**Reading passage**
'''
Excel doesn’t handle a record as a whole. Inserting, deleting and moving a record are operations performed based on rows and columns of a worksheet. There’s almost no problem about processing single-row records. But operations on rows become complicated in handling multi-row records and records with sub-records, and inserting and deleting fields based on columns are almost non-executable.
Because Excel isn’t good at handling multi-row records, it generally prevents them from appearing when generating the original data. So there’re not many chances for Excel users to encounter them. In many real-world businesses, however, it’s not a rarity that users find themselves in the face of a multi-level worksheet or multi-level data items. By the way, group operations will generate multi-level tables, as we’ll mention later.
Even with single-row records, Excel will still make mistakes in copying formulas for inter-row calculations (such as the calculation of YOY rate and the accumulated value) when rows are inserted or deleted. There’s the same problem in moving records through the copy. Both cases require modifying the results manually or recopying by drag-and-drop. In addition, since Excel doesn’t stress the concept of records, it doesn’t offer hot keys for record processing, making the modification and recopying not that easy.
'''
**Tasks to complete**
a) Summarize the passage on Excel records in two sentences.
b) Reproduce the passage on Excel records word for word from "Excel doesn’t handle" up to and including "we’ll mention later.".
Work only from the passage on Excel records.

**Dataset content**
'''
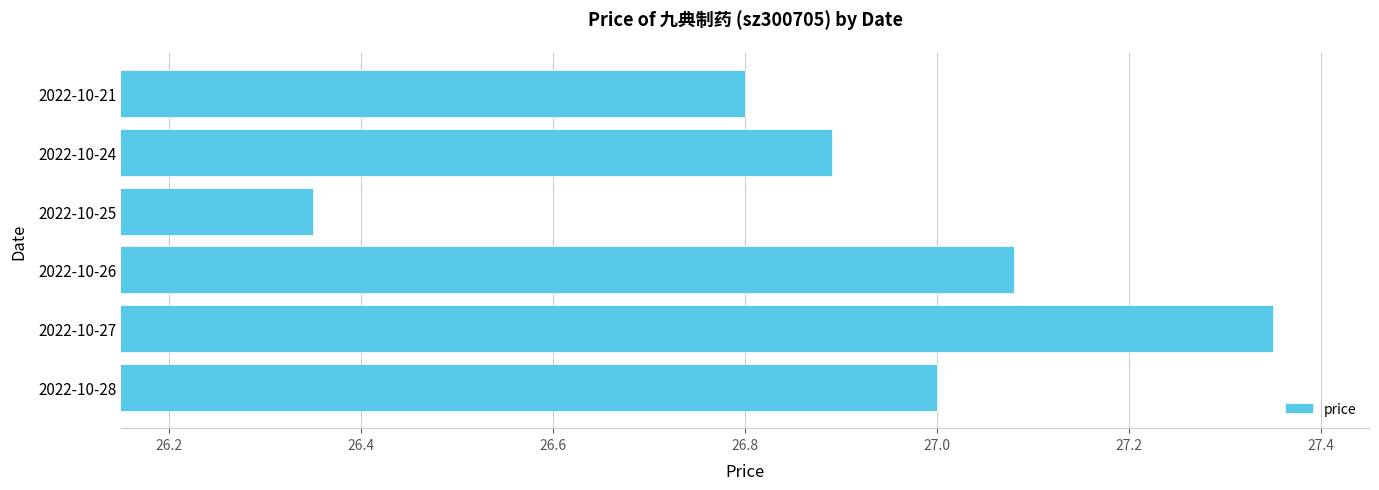

How many series are shown in this chart?

1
'''
**Results for the exercise**
a) Excel does not treat a record as a whole, so operations on multi-row records and records with sub-records become complicated, and inserting or deleting fields by column is almost non-executable. Even with single-row records, inserting, deleting or moving rows can make Excel miscopy formulas for inter-row calculations, and the lack of hot keys for record processing makes the manual fixes harder.

b)
Excel doesn’t handle a record as a whole. Inserting, deleting and moving a record are operations performed based on rows and columns of a worksheet. There’s almost no problem about processing single-row records. But operations on rows become complicated in handling multi-row records and records with sub-records, and inserting and deleting fields based on columns are almost non-executable.
Because Excel isn’t good at handling multi-row records, it generally prevents them from appearing when generating the original data. So there’re not many chances for Excel users to encounter them. In many real-world businesses, however, it’s not a rarity that users find themselves in the face of a multi-level worksheet or multi-level data items. By the way, group operations will generate multi-level tables, as we’ll mention later.